It's already proven to be a money sink. We went to U-Pull-It and got some used parts (a seat, console, trim for the dash, misc stuff). He just got a used rear driveshaft but it didn't fit so we're currently looking for one.

It's a 5.7L V8 engine, 141.5 Wheel base, 4L60E automatic transmission, 2 door extended cab. I think it takes the driveshaft with 15 splines or teeth or whatever. Not sure. Problem is, I've searched the parts stores and seem to be able to find everything BUT the damn rear driveshaft. Our mechanic friend said we need the rear part of the rear driveshaft, but all we seem to find are the front parts. 

Anyone know how I can find the part number for that driveshaft? I want to get the stupid thing running so I don't have to drive him to work and back. LOL.

I saw all sorts of listings for axles, suspension, and all that stuff. I personally don't know enough about the parts to be able to recognize things, but the friend said what to look for. Hoping to go back to the U-Pull-It place and see if we can find a similar model truck that might have the same driveshaft that isn't damaged.










Edit: my friend said it is one driveshaft with 2 parts and the length was close to 46.68. I see listings for ones with 44.54 or 44.28. Not really sure what the replacement would be.


----------



## havasu (Mar 2, 2016)

Is it two parts contained by a carrier bearing? The splines will usually expand or constrict about an inch, so you should be good.


----------



## Chris (Mar 2, 2016)

If you have the old one it only costs about a hundred bucks to have it re tubed. I build my own all the time for my jeep projects.


----------



## zannej (Mar 2, 2016)

I'll have to find a picture... It is a metal thing with a yoke on the end.

Here's a photo of the sticker on it





I *think* it might also be called a propeller shaft, but I'm not sure. 

Don't know if anyone around here does retubing. But I can ask around.

PS. I looked up the part number on it and it says it does NOT fit that truck. So, I wonder if it was the wrong part to begin with and that was why it broke the retainers and fell off. My friend thought it was because it was bent...


----------



## zannej (Mar 6, 2016)

I found the part online and drove out to get it. It was still on a truck. They pulled the whole piece (front and rear) so it cost a bit more, but it doesn't hurt to have a spare front part. Then we took it to a friend's great-uncle who works on trucks. He got the front end separated from the rear for us and gave some tips on how to get it connected. Friend got it installed but there's something else wrong. The back end of the truck moves too much so my fiend thinks something on the axle isn't connected properly. Either that or it needs a new axle. Think it would be $100 for a used one but about $1k for new.

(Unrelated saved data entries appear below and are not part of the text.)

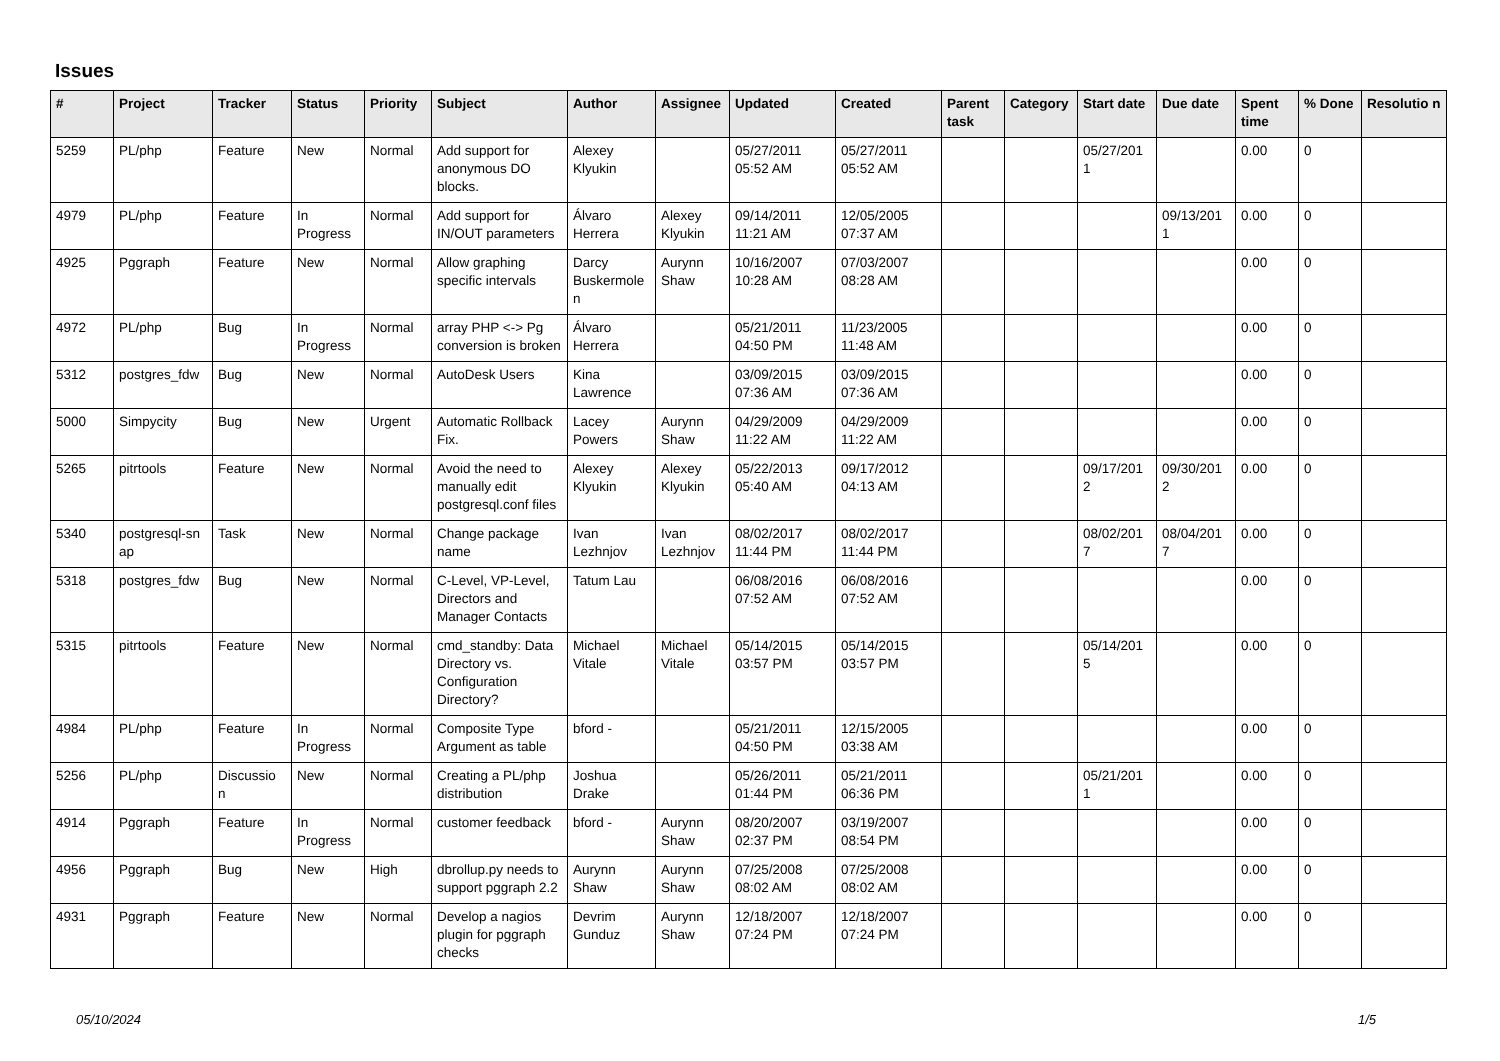Issues
| # | Project | Tracker | Status | Priority | Subject | Author | Assignee | Updated | Created | Parent task | Category | Start date | Due date | Spent time | % Done | Resolutio n |
| --- | --- | --- | --- | --- | --- | --- | --- | --- | --- | --- | --- | --- | --- | --- | --- | --- |
| 5259 | PL/php | Feature | New | Normal | Add support for anonymous DO blocks. | Alexey Klyukin | | 05/27/2011 05:52 AM | 05/27/2011 05:52 AM | | | 05/27/201 1 | | 0.00 | 0 | |
| 4979 | PL/php | Feature | In Progress | Normal | Add support for IN/OUT parameters | Álvaro Herrera | Alexey Klyukin | 09/14/2011 11:21 AM | 12/05/2005 07:37 AM | | | | 09/13/201 1 | 0.00 | 0 | |
| 4925 | Pggraph | Feature | New | Normal | Allow graphing specific intervals | Darcy Buskermole n | Aurynn Shaw | 10/16/2007 10:28 AM | 07/03/2007 08:28 AM | | | | | 0.00 | 0 | |
| 4972 | PL/php | Bug | In Progress | Normal | array PHP <-> Pg conversion is broken | Álvaro Herrera | | 05/21/2011 04:50 PM | 11/23/2005 11:48 AM | | | | | 0.00 | 0 | |
| 5312 | postgres_fdw | Bug | New | Normal | AutoDesk Users | Kina Lawrence | | 03/09/2015 07:36 AM | 03/09/2015 07:36 AM | | | | | 0.00 | 0 | |
| 5000 | Simpycity | Bug | New | Urgent | Automatic Rollback Fix. | Lacey Powers | Aurynn Shaw | 04/29/2009 11:22 AM | 04/29/2009 11:22 AM | | | | | 0.00 | 0 | |
| 5265 | pitrtools | Feature | New | Normal | Avoid the need to manually edit postgresql.conf files | Alexey Klyukin | Alexey Klyukin | 05/22/2013 05:40 AM | 09/17/2012 04:13 AM | | | 09/17/201 2 | 09/30/201 2 | 0.00 | 0 | |
| 5340 | postgresql-sn ap | Task | New | Normal | Change package name | Ivan Lezhnjov | Ivan Lezhnjov | 08/02/2017 11:44 PM | 08/02/2017 11:44 PM | | | 08/02/201 7 | 08/04/201 7 | 0.00 | 0 | |
| 5318 | postgres_fdw | Bug | New | Normal | C-Level, VP-Level, Directors and Manager Contacts | Tatum Lau | | 06/08/2016 07:52 AM | 06/08/2016 07:52 AM | | | | | 0.00 | 0 | |
| 5315 | pitrtools | Feature | New | Normal | cmd_standby: Data Directory vs. Configuration Directory? | Michael Vitale | Michael Vitale | 05/14/2015 03:57 PM | 05/14/2015 03:57 PM | | | 05/14/201 5 | | 0.00 | 0 | |
| 4984 | PL/php | Feature | In Progress | Normal | Composite Type Argument as table | bford - | | 05/21/2011 04:50 PM | 12/15/2005 03:38 AM | | | | | 0.00 | 0 | |
| 5256 | PL/php | Discussio n | New | Normal | Creating a PL/php distribution | Joshua Drake | | 05/26/2011 01:44 PM | 05/21/2011 06:36 PM | | | 05/21/201 1 | | 0.00 | 0 | |
| 4914 | Pggraph | Feature | In Progress | Normal | customer feedback | bford - | Aurynn Shaw | 08/20/2007 02:37 PM | 03/19/2007 08:54 PM | | | | | 0.00 | 0 | |
| 4956 | Pggraph | Bug | New | High | dbrollup.py needs to support pggraph 2.2 | Aurynn Shaw | Aurynn Shaw | 07/25/2008 08:02 AM | 07/25/2008 08:02 AM | | | | | 0.00 | 0 | |
| 4931 | Pggraph | Feature | New | Normal | Develop a nagios plugin for pggraph checks | Devrim Gunduz | Aurynn Shaw | 12/18/2007 07:24 PM | 12/18/2007 07:24 PM | | | | | 0.00 | 0 | |
05/10/2024 1/5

Hopefully it can be fixed. For now I get to tease my bro about having a twerking truck.


----------



## Chris (Mar 6, 2016)

Rear axle assemblies are simple. Can only be one of a few things.


----------



## CARiD (Mar 7, 2016)

If it's his first vehicle - it will teach him a lot ) I loke the old body style chevy trucks, but it certainly requires a good investment to look great. you can find many repair parts for this model here: http://www.carid.com/1995-chevy-ck-pickup-parts/


----------



## zannej (Mar 11, 2016)

Carid was a very useful site for finding part numbers and figuring out what fit and such, so thank you! I have that site bookmarked.

So, we found out what the problem was: A previous owner or dealership had replaced the original rear with the rear from an S10. It didn't have the proper hanging loop thingies and instead had some sort of metal plates and one was broken. 

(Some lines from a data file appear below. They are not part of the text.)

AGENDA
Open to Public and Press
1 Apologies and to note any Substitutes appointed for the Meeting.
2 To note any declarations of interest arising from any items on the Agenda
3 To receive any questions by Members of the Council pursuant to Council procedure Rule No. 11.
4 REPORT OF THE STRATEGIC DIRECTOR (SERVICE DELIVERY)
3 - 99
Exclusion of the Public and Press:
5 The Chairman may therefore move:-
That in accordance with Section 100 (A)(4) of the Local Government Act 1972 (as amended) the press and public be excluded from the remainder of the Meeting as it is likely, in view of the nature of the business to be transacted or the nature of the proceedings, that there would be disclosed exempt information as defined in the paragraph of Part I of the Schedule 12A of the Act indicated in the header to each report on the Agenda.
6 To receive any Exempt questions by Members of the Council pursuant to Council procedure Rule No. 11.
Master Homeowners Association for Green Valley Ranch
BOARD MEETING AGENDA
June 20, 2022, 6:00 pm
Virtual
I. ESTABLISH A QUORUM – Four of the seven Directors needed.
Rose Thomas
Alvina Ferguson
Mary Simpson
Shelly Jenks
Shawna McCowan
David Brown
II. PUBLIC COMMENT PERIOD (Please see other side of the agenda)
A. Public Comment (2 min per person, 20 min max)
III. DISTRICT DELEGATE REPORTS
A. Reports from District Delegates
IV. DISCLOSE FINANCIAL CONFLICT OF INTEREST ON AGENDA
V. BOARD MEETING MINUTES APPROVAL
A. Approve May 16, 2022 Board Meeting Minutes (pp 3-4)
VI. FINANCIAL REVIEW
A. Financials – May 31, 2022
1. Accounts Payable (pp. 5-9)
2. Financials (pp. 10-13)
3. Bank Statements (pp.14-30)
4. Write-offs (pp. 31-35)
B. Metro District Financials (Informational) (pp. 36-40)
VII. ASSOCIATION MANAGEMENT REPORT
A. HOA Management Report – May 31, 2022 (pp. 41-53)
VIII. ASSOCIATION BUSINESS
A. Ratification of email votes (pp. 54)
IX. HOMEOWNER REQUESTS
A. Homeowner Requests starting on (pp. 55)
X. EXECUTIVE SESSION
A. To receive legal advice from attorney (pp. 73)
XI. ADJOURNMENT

So, my bro ended up getting an axle pulled from a Suburban (one that was the same size of what should have been on his truck). It cost him $200 to have the guy at the local salvage place pull it for him-- and apparently it was not easy and that thing is heavy as hell. Dude had an adorable pit bull running around, playing, and wanting to cuddle with people. They have a "Beware Dog" sign and one of the frequent customers told us "The only danger from that dog is that it might lick you to death." She kept going under the suburban and licking the face of the guy who was trying to remove the axle. LOL.

My bro and friend got the old axle off and the new one in place. Old one still has emergency brake lines attached or something.

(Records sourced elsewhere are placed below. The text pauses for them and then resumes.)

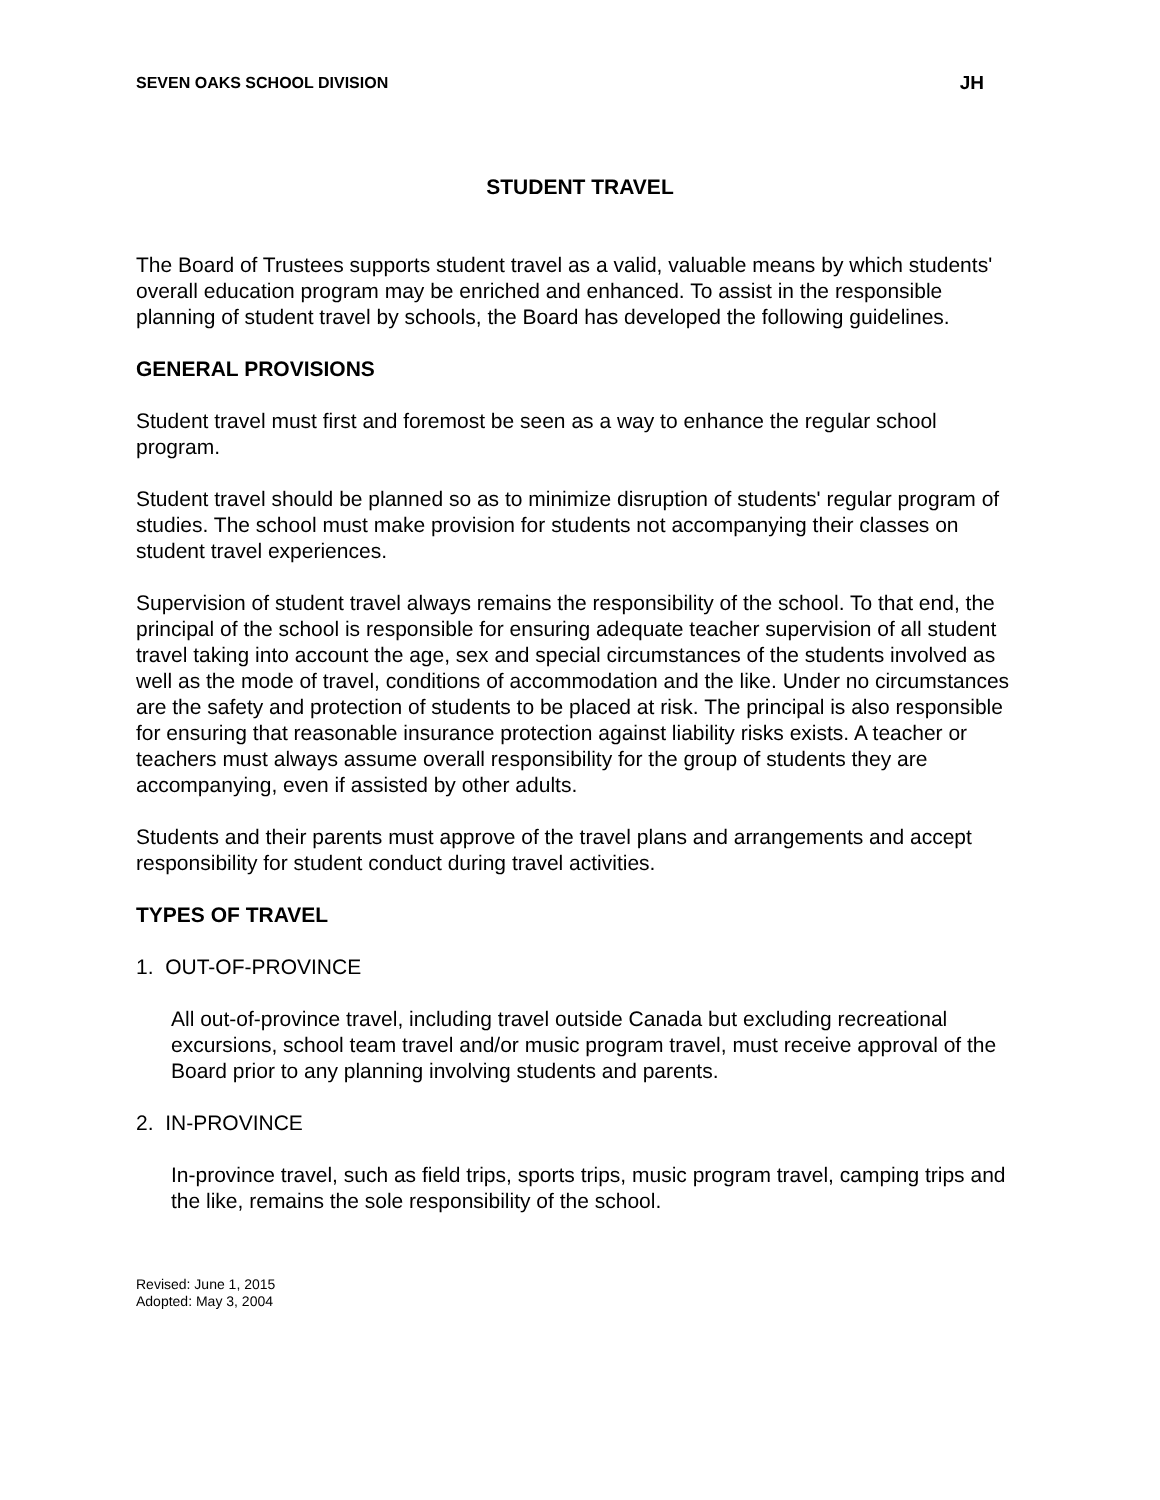SEVEN OAKS SCHOOL DIVISION JH
STUDENT TRAVEL
The Board of Trustees supports student travel as a valid, valuable means by which students' overall education program may be enriched and enhanced. To assist in the responsible planning of student travel by schools, the Board has developed the following guidelines.
GENERAL PROVISIONS
Student travel must first and foremost be seen as a way to enhance the regular school program.
Student travel should be planned so as to minimize disruption of students' regular program of studies. The school must make provision for students not accompanying their classes on student travel experiences.
Supervision of student travel always remains the responsibility of the school. To that end, the principal of the school is responsible for ensuring adequate teacher supervision of all student travel taking into account the age, sex and special circumstances of the students involved as well as the mode of travel, conditions of accommodation and the like. Under no circumstances are the safety and protection of students to be placed at risk. The principal is also responsible for ensuring that reasonable insurance protection against liability risks exists. A teacher or teachers must always assume overall responsibility for the group of students they are accompanying, even if assisted by other adults.
Students and their parents must approve of the travel plans and arrangements and accept responsibility for student conduct during travel activities.
TYPES OF TRAVEL
1. OUT-OF-PROVINCE
All out-of-province travel, including travel outside Canada but excluding recreational excursions, school team travel and/or music program travel, must receive approval of the Board prior to any planning involving students and parents.
2. IN-PROVINCE
In-province travel, such as field trips, sports trips, music program travel, camping trips and the like, remains the sole responsibility of the school.
Revised: June 1, 2015
Adopted: May 3, 2004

Right now, both rear tires are flat.


----------



## zannej (Mar 21, 2016)

So far my brother owed our mother over $600 for stuff for the truck. He's paid down $200 and it cost him $210 for the replacement axle and hangers.
Now he needs new tires-- tire place said rotation and new special mud tires will cost $645.
He was trying to avoid a pothole and went in a ditch on the right side of the road, managed to get out of it but was giving it so much gas he zipped across into the opposite ditch and blew out a rear tire. He had to walk to the house and ask me to tow him out.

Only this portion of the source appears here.